A ponte entre o operacional e a estratégia
Pense em um cenário prático: uma empresa de manufatura decide aumentar a produção de um item específico porque o departamento comercial acredita que a demanda está em alta. Se não houver uma integração real entre o CRM e o chão de fábrica, a decisão é puramente subjetiva. Sem governança, o gestor industrial pode acabar sobrecarregando o estoque com itens de baixo giro, enquanto a equipe de vendas deixa passar oportunidades por falta de previsibilidade na entrega.
Quando a tecnologia é aplicada para integrar esses setores, a tomada de decisão deixa de ser um exercício de adivinhação. Com dados centralizados, é possível visualizar o histórico de vendas, o custo de aquisição de clientes e a capacidade produtiva em tempo real. A automação desses processos elimina a margem para erros humanos ou para a “maquiagem” de números que ocorre quando cada departamento mantém a sua própria versão da verdade em planilhas isoladas. A governança impõe uma única fonte de verdade, forçando a transparência.
Eliminando o viés na gestão financeira e comercial
A arbitrariedade também se manifesta no controle de custos. Sem uma política rígida de classificação de despesas e integração de sistemas, é fácil mascarar ineficiências operacionais. Uma empresa que implementa uma governança de dados séria consegue auditar o caminho de cada real gasto, desde a requisição de compra até o pagamento final. Isso permite que a análise de dados empresariais forneça um diagnóstico preciso: o problema está no fornecedor, na logística ou em um processo produtivo ineficiente?

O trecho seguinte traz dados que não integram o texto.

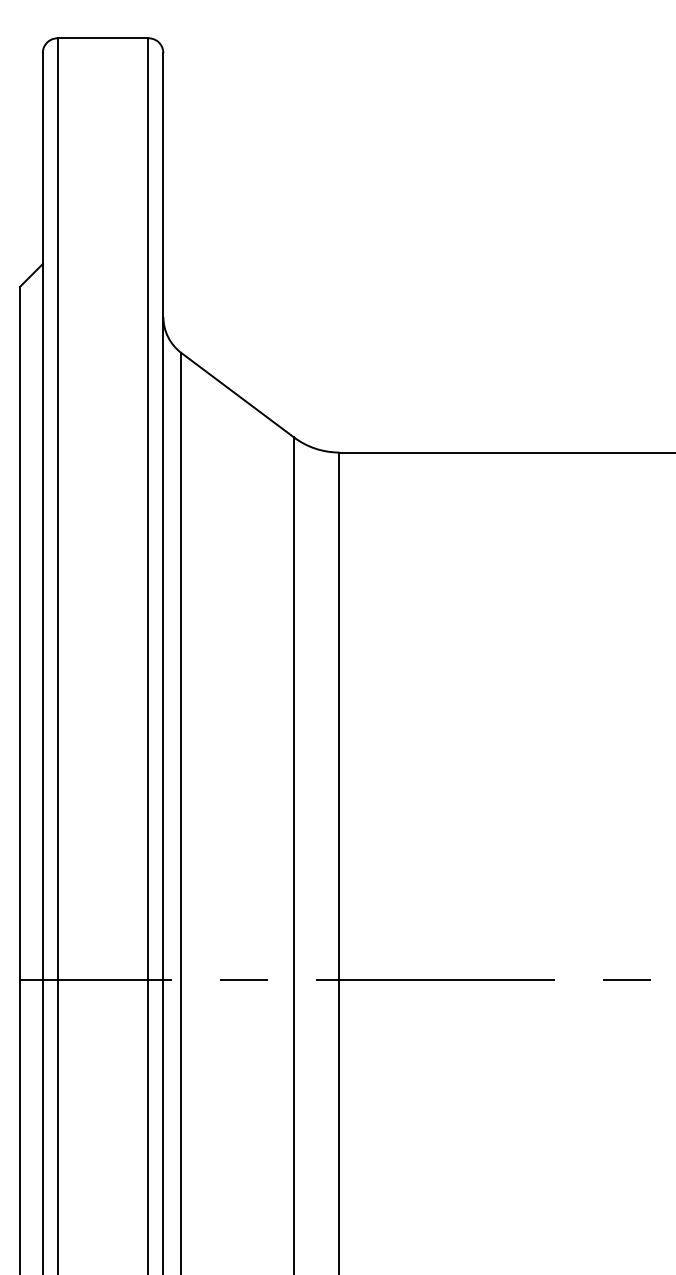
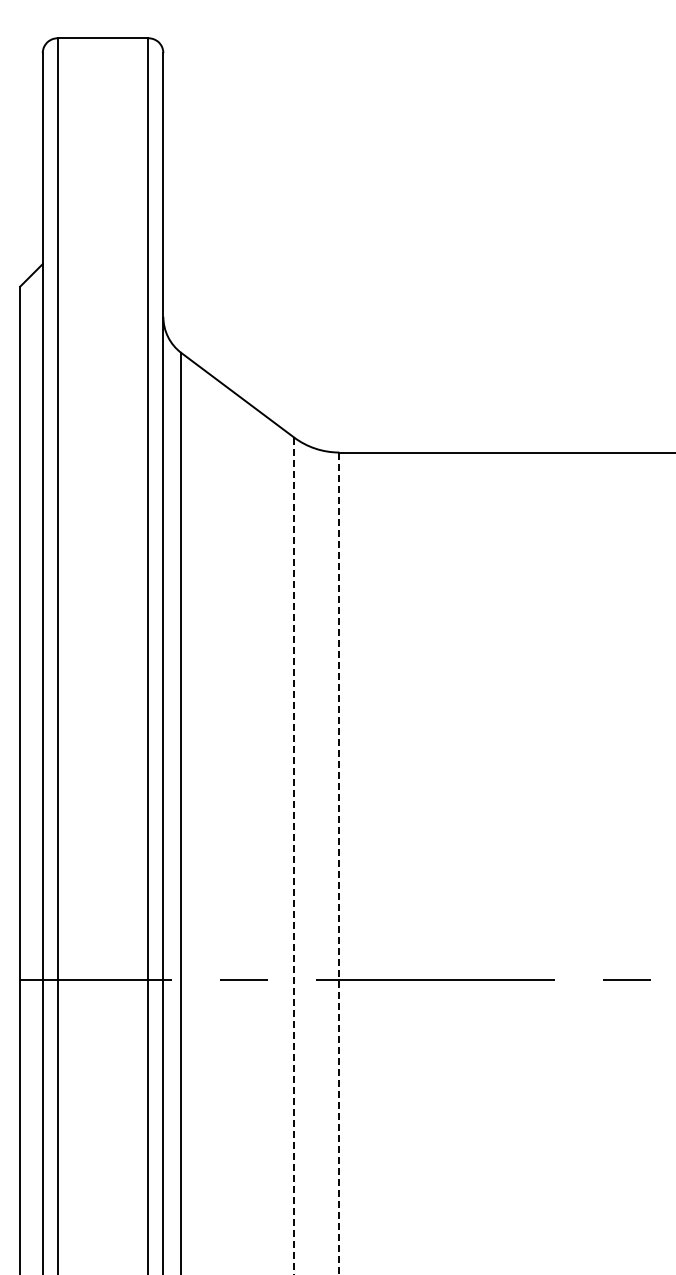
line at (294, 856): solid -> dashed
line at (339, 864): solid -> dashed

O impacto da transformação digital aqui é direto. Ao utilizar Business Intelligence para cruzar dados financeiros com o funil de vendas, a liderança consegue identificar rapidamente se o custo de aquisição está corroendo a margem de lucro. Se os dados mostram que a margem está estreita devido a falhas na gestão de estoque, a decisão de corrigir o rumo não é um palpite — é uma resposta lógica a uma evidência clara.

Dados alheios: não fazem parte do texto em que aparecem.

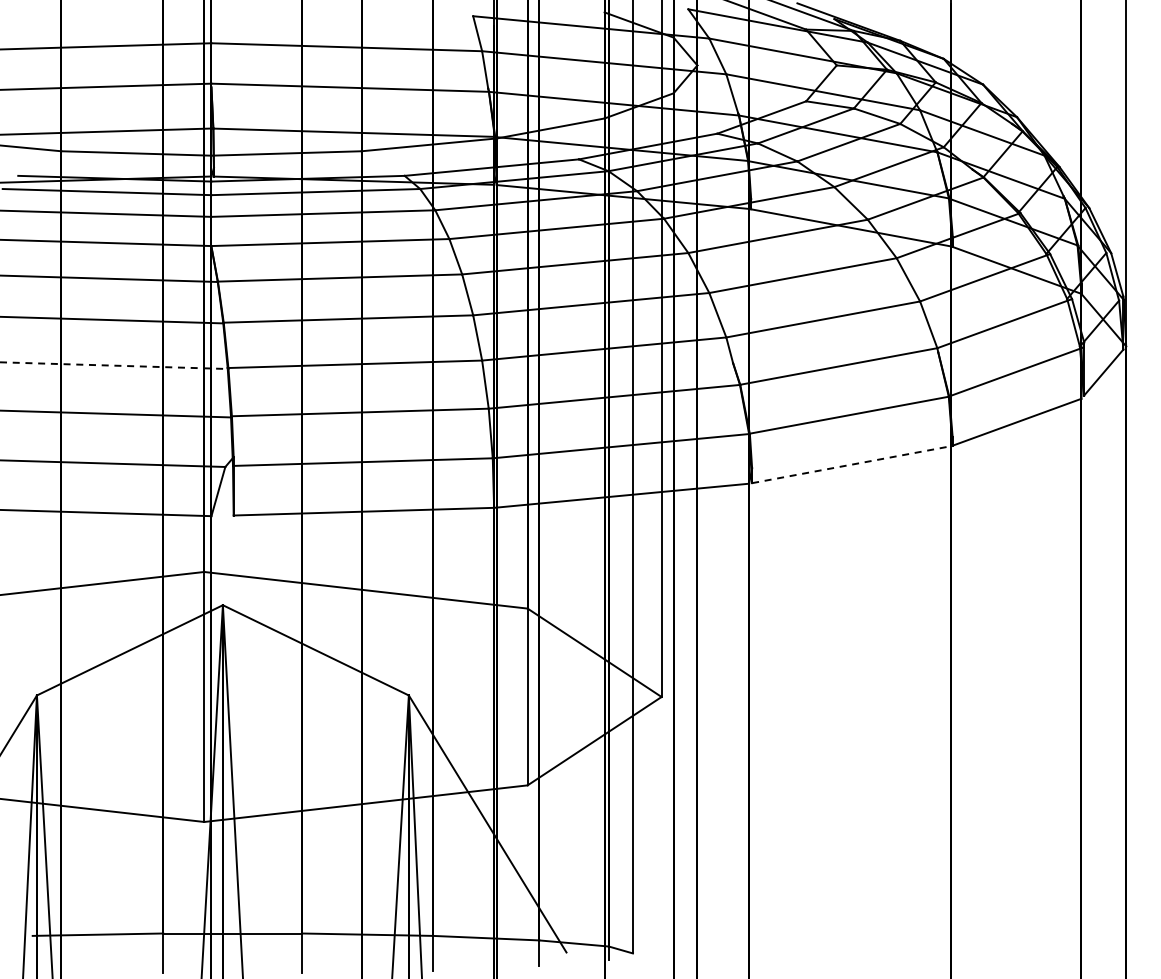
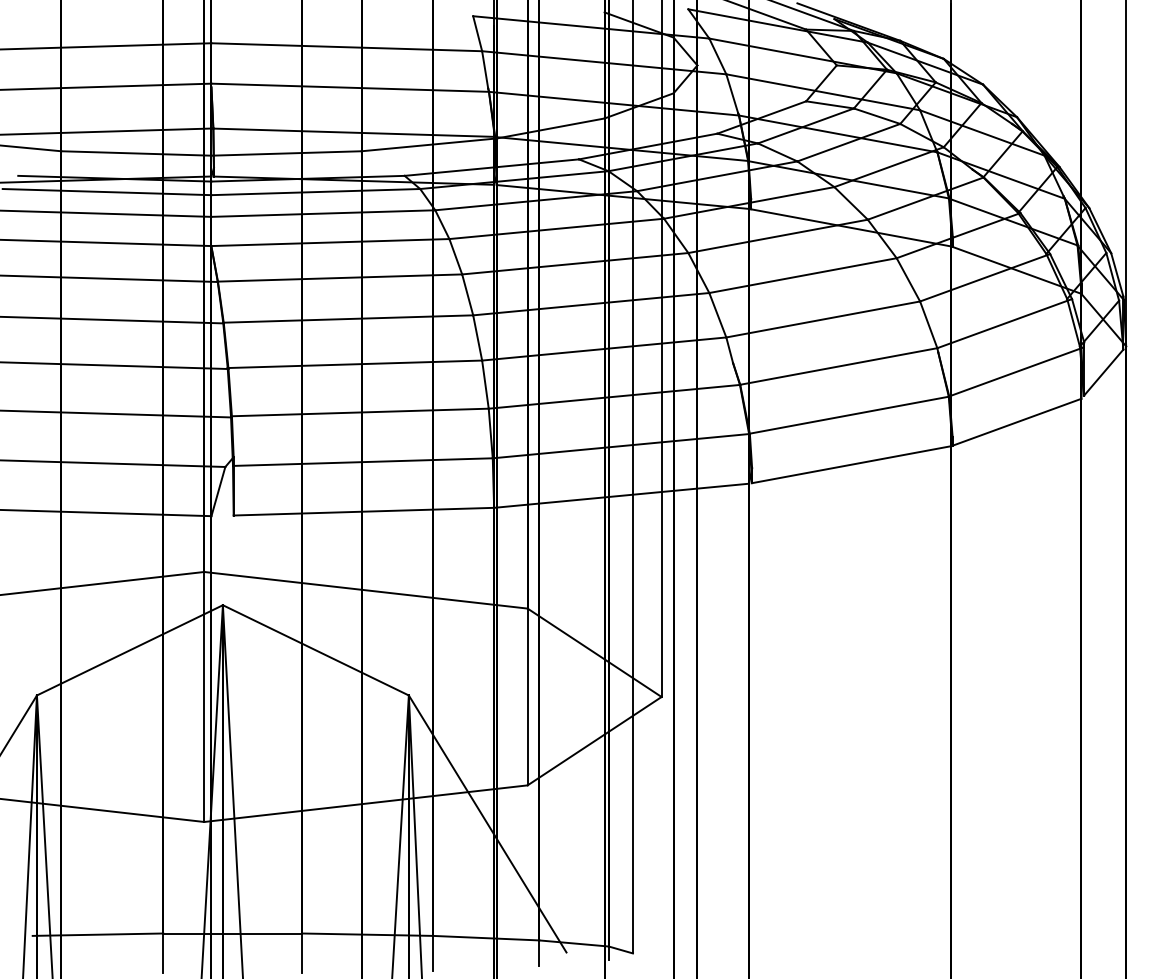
line at (114, 365): dashed -> solid
line at (852, 464): dashed -> solid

A governança de dados atua como um freio necessário contra impulsos. Ela não retira o papel humano da estratégia, mas provê as ferramentas para que esse papel seja exercido com responsabilidade. Ao invés de buscar culpados por decisões equivocadas, a cultura de governança incentiva a busca pelas causas raiz nos dados. Isso transforma a gestão em um exercício técnico e previsível, onde o crescimento escalável passa a ser uma consequência natural da eficiência operacional, e não um golpe de sorte decorrente de uma escolha isolada. A maturidade digital de uma empresa começa no momento em que ela entende que, sem dados governados, o risco de ser arbitrária é o maior inimigo da sua própria longevidade.